> Task requirements: Reproduce a passage from the Easter weekends text: begin at the words "Easter With Incy" and stop after "relatives….. more eating!".

> Page text:
▽

Easter With Incy - How we spend our Easter weekends.

17th Apr 2019

Kristy (Owner/Director):

My Easters are always spent the same way, we go back to my parents farm. Regardless of our ages (I’m now 39) we always spend the morning hunting for eggs, this can get very competitive. We have had to play nice in more recent years as both my sister and myself have our own children now and it’s not a great look stealing chocolate from a child!Once the egg hunt is complete, we play with the puppies and eat copious amounts of chocolate. Actually that’s a lie, we eat copious amounts of chocolate even before the egg hunt. Afterwards we all head up to the main part of the farm for lunch with our many, many relatives….. more eating!

  


Jess (Marketing Manager):

Easter has always been special in my family. Good Friday is usually spent having a seafood feast and Easter Sunday always starts with chocolate for breakfast.

One of my favourite things about Easter, apart from consuming kilos of Kinder and Ferrero Chocolates (these are my favourites) are new pyjamas, this has been always been a tradition for us.

It hasn’t changed much for me over the years, Easter is still spent eating way too much chocolate, egg hunts, hanging out with my family and I still get way too excited for the Easter bunny, even at 25!


Paigan (Social Media Manager):

Easter for me brings with it the most wonderful childhood memories, and more so this year than ever, as I spend it a world away from my family for the first time.

△

> Source material:
▽

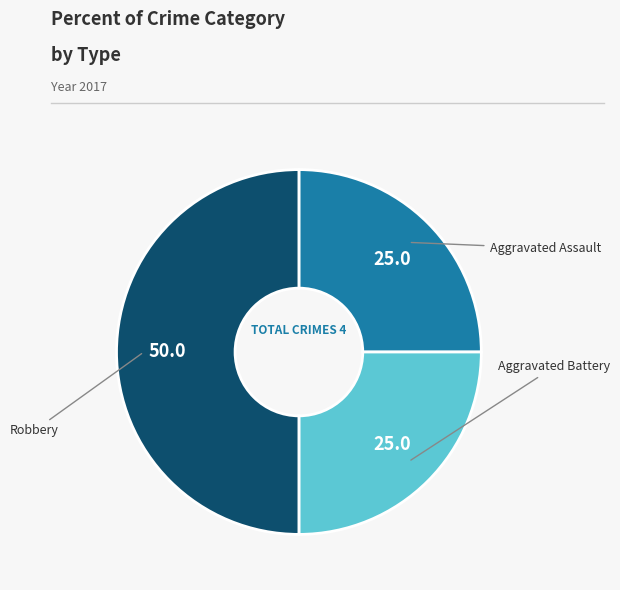

Do Robbery and Aggravated Assault together represent more than half of the pie?

Yes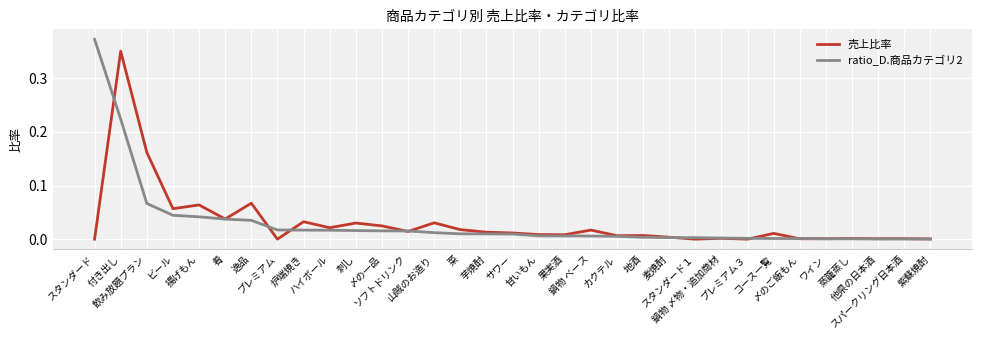

List the series in order of their peak value, highest first.

ratio_D.商品カテゴリ2, 売上比率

△

> Exercise response:
Easter With Incy - How we spend our Easter weekends.

17th Apr 2019

Kristy (Owner/Director):

My Easters are always spent the same way, we go back to my parents farm. Regardless of our ages (I’m now 39) we always spend the morning hunting for eggs, this can get very competitive. We have had to play nice in more recent years as both my sister and myself have our own children now and it’s not a great look stealing chocolate from a child!Once the egg hunt is complete, we play with the puppies and eat copious amounts of chocolate. Actually that’s a lie, we eat copious amounts of chocolate even before the egg hunt. Afterwards we all head up to the main part of the farm for lunch with our many, many relatives….. more eating!